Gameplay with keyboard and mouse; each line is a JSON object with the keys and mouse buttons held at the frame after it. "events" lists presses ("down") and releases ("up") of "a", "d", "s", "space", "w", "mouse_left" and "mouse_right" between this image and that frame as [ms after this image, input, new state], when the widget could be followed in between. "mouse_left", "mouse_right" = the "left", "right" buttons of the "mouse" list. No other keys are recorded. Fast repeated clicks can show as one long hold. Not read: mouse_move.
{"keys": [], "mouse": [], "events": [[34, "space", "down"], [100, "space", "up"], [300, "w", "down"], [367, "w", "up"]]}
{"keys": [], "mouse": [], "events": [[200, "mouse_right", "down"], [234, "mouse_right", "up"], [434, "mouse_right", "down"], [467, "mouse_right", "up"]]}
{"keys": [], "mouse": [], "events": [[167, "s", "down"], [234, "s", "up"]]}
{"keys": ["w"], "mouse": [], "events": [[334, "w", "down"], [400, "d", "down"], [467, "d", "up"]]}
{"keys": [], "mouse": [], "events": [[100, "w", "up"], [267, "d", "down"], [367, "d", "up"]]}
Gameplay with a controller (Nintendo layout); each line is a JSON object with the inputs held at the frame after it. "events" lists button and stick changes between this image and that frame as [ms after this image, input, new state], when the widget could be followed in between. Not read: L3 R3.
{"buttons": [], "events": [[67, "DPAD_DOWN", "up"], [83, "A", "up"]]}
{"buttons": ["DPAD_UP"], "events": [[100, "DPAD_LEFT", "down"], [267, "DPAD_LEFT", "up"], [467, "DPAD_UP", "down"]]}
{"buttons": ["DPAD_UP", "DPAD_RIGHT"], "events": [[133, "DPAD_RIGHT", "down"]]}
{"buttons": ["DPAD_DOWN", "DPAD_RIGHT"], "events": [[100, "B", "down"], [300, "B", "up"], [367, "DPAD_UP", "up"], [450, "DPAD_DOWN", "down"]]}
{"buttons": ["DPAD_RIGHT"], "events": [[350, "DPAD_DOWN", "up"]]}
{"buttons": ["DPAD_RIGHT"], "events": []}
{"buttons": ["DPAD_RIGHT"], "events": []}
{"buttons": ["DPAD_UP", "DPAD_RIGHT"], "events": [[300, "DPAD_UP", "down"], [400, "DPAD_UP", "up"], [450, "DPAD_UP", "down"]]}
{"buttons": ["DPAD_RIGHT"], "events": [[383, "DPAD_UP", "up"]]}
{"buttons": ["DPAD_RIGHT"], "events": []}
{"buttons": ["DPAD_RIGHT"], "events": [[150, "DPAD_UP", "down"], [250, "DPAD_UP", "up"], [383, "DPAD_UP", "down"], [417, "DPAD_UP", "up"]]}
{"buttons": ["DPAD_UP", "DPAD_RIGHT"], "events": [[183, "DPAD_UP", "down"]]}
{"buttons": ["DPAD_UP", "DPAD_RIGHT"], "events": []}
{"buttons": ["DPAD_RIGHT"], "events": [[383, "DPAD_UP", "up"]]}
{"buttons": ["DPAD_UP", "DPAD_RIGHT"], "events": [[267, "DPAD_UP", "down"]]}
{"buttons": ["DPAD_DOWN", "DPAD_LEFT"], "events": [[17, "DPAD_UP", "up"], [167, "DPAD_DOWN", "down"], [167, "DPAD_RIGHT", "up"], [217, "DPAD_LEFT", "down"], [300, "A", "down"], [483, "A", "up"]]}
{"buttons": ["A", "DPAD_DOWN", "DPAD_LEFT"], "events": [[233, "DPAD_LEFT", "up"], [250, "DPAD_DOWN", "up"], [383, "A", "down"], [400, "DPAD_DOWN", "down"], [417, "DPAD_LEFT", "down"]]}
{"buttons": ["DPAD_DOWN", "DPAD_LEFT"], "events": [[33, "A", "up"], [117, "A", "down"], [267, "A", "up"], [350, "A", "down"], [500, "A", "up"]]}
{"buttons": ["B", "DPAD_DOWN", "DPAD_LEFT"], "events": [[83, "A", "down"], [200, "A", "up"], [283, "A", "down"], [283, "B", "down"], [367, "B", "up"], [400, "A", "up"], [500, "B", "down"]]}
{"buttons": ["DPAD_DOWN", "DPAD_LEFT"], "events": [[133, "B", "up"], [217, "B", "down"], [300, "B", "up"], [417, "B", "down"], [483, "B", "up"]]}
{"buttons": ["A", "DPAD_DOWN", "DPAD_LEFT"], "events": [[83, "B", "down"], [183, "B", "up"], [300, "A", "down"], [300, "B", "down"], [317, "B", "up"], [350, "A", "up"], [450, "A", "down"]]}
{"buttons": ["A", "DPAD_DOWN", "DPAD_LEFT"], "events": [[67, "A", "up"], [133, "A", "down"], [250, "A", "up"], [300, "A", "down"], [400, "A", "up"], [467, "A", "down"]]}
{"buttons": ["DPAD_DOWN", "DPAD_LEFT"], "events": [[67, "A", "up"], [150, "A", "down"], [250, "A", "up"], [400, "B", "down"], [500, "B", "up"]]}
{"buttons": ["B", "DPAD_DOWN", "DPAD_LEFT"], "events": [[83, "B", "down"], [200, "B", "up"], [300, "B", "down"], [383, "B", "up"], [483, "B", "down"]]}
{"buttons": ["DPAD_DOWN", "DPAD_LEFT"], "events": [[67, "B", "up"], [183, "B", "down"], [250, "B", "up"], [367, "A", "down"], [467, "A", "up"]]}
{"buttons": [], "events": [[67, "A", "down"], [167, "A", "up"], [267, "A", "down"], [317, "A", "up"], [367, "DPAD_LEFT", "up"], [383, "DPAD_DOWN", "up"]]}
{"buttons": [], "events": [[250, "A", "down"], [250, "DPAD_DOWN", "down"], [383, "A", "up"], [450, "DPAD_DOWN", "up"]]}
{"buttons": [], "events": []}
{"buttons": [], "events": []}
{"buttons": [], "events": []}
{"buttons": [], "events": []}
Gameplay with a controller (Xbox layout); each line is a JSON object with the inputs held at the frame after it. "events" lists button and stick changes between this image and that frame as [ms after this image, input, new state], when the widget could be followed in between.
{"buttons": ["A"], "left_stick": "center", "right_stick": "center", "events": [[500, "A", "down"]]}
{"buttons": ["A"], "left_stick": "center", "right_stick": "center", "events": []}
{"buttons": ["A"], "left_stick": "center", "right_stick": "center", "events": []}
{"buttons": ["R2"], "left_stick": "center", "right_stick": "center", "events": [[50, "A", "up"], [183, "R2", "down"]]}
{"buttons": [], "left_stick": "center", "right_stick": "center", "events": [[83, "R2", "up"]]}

Your assignment →
Retype the entries above exactly as they appear.

Answer to the problem →
Gameplay with keyboard and mouse; each line is a JSON object with the keys and mouse buttons held at the frame after it. "events" lists presses ("down") and releases ("up") of "a", "d", "s", "space", "w", "mouse_left" and "mouse_right" between this image and that frame as [ms after this image, input, new state], when the widget could be followed in between. "mouse_left", "mouse_right" = the "left", "right" buttons of the "mouse" list. No other keys are recorded. Fast repeated clicks can show as one long hold. Not read: mouse_move.
{"keys": [], "mouse": [], "events": [[34, "space", "down"], [100, "space", "up"], [300, "w", "down"], [367, "w", "up"]]}
{"keys": [], "mouse": [], "events": [[200, "mouse_right", "down"], [234, "mouse_right", "up"], [434, "mouse_right", "down"], [467, "mouse_right", "up"]]}
{"keys": [], "mouse": [], "events": [[167, "s", "down"], [234, "s", "up"]]}
{"keys": ["w"], "mouse": [], "events": [[334, "w", "down"], [400, "d", "down"], [467, "d", "up"]]}
{"keys": [], "mouse": [], "events": [[100, "w", "up"], [267, "d", "down"], [367, "d", "up"]]}
Gameplay with a controller (Nintendo layout); each line is a JSON object with the inputs held at the frame after it. "events" lists button and stick changes between this image and that frame as [ms after this image, input, new state], when the widget could be followed in between. Not read: L3 R3.
{"buttons": [], "events": [[67, "DPAD_DOWN", "up"], [83, "A", "up"]]}
{"buttons": ["DPAD_UP"], "events": [[100, "DPAD_LEFT", "down"], [267, "DPAD_LEFT", "up"], [467, "DPAD_UP", "down"]]}
{"buttons": ["DPAD_UP", "DPAD_RIGHT"], "events": [[133, "DPAD_RIGHT", "down"]]}
{"buttons": ["DPAD_DOWN", "DPAD_RIGHT"], "events": [[100, "B", "down"], [300, "B", "up"], [367, "DPAD_UP", "up"], [450, "DPAD_DOWN", "down"]]}
{"buttons": ["DPAD_RIGHT"], "events": [[350, "DPAD_DOWN", "up"]]}
{"buttons": ["DPAD_RIGHT"], "events": []}
{"buttons": ["DPAD_RIGHT"], "events": []}
{"buttons": ["DPAD_UP", "DPAD_RIGHT"], "events": [[300, "DPAD_UP", "down"], [400, "DPAD_UP", "up"], [450, "DPAD_UP", "down"]]}
{"buttons": ["DPAD_RIGHT"], "events": [[383, "DPAD_UP", "up"]]}
{"buttons": ["DPAD_RIGHT"], "events": []}
{"buttons": ["DPAD_RIGHT"], "events": [[150, "DPAD_UP", "down"], [250, "DPAD_UP", "up"], [383, "DPAD_UP", "down"], [417, "DPAD_UP", "up"]]}
{"buttons": ["DPAD_UP", "DPAD_RIGHT"], "events": [[183, "DPAD_UP", "down"]]}
{"buttons": ["DPAD_UP", "DPAD_RIGHT"], "events": []}
{"buttons": ["DPAD_RIGHT"], "events": [[383, "DPAD_UP", "up"]]}
{"buttons": ["DPAD_UP", "DPAD_RIGHT"], "events": [[267, "DPAD_UP", "down"]]}
{"buttons": ["DPAD_DOWN", "DPAD_LEFT"], "events": [[17, "DPAD_UP", "up"], [167, "DPAD_DOWN", "down"], [167, "DPAD_RIGHT", "up"], [217, "DPAD_LEFT", "down"], [300, "A", "down"], [483, "A", "up"]]}
{"buttons": ["A", "DPAD_DOWN", "DPAD_LEFT"], "events": [[233, "DPAD_LEFT", "up"], [250, "DPAD_DOWN", "up"], [383, "A", "down"], [400, "DPAD_DOWN", "down"], [417, "DPAD_LEFT", "down"]]}
{"buttons": ["DPAD_DOWN", "DPAD_LEFT"], "events": [[33, "A", "up"], [117, "A", "down"], [267, "A", "up"], [350, "A", "down"], [500, "A", "up"]]}
{"buttons": ["B", "DPAD_DOWN", "DPAD_LEFT"], "events": [[83, "A", "down"], [200, "A", "up"], [283, "A", "down"], [283, "B", "down"], [367, "B", "up"], [400, "A", "up"], [500, "B", "down"]]}
{"buttons": ["DPAD_DOWN", "DPAD_LEFT"], "events": [[133, "B", "up"], [217, "B", "down"], [300, "B", "up"], [417, "B", "down"], [483, "B", "up"]]}
{"buttons": ["A", "DPAD_DOWN", "DPAD_LEFT"], "events": [[83, "B", "down"], [183, "B", "up"], [300, "A", "down"], [300, "B", "down"], [317, "B", "up"], [350, "A", "up"], [450, "A", "down"]]}
{"buttons": ["A", "DPAD_DOWN", "DPAD_LEFT"], "events": [[67, "A", "up"], [133, "A", "down"], [250, "A", "up"], [300, "A", "down"], [400, "A", "up"], [467, "A", "down"]]}
{"buttons": ["DPAD_DOWN", "DPAD_LEFT"], "events": [[67, "A", "up"], [150, "A", "down"], [250, "A", "up"], [400, "B", "down"], [500, "B", "up"]]}
{"buttons": ["B", "DPAD_DOWN", "DPAD_LEFT"], "events": [[83, "B", "down"], [200, "B", "up"], [300, "B", "down"], [383, "B", "up"], [483, "B", "down"]]}
{"buttons": ["DPAD_DOWN", "DPAD_LEFT"], "events": [[67, "B", "up"], [183, "B", "down"], [250, "B", "up"], [367, "A", "down"], [467, "A", "up"]]}
{"buttons": [], "events": [[67, "A", "down"], [167, "A", "up"], [267, "A", "down"], [317, "A", "up"], [367, "DPAD_LEFT", "up"], [383, "DPAD_DOWN", "up"]]}
{"buttons": [], "events": [[250, "A", "down"], [250, "DPAD_DOWN", "down"], [383, "A", "up"], [450, "DPAD_DOWN", "up"]]}
{"buttons": [], "events": []}
{"buttons": [], "events": []}
{"buttons": [], "events": []}
{"buttons": [], "events": []}
Gameplay with a controller (Xbox layout); each line is a JSON object with the inputs held at the frame after it. "events" lists button and stick changes between this image and that frame as [ms after this image, input, new state], when the widget could be followed in between.
{"buttons": ["A"], "left_stick": "center", "right_stick": "center", "events": [[500, "A", "down"]]}
{"buttons": ["A"], "left_stick": "center", "right_stick": "center", "events": []}
{"buttons": ["A"], "left_stick": "center", "right_stick": "center", "events": []}
{"buttons": ["R2"], "left_stick": "center", "right_stick": "center", "events": [[50, "A", "up"], [183, "R2", "down"]]}
{"buttons": [], "left_stick": "center", "right_stick": "center", "events": [[83, "R2", "up"]]}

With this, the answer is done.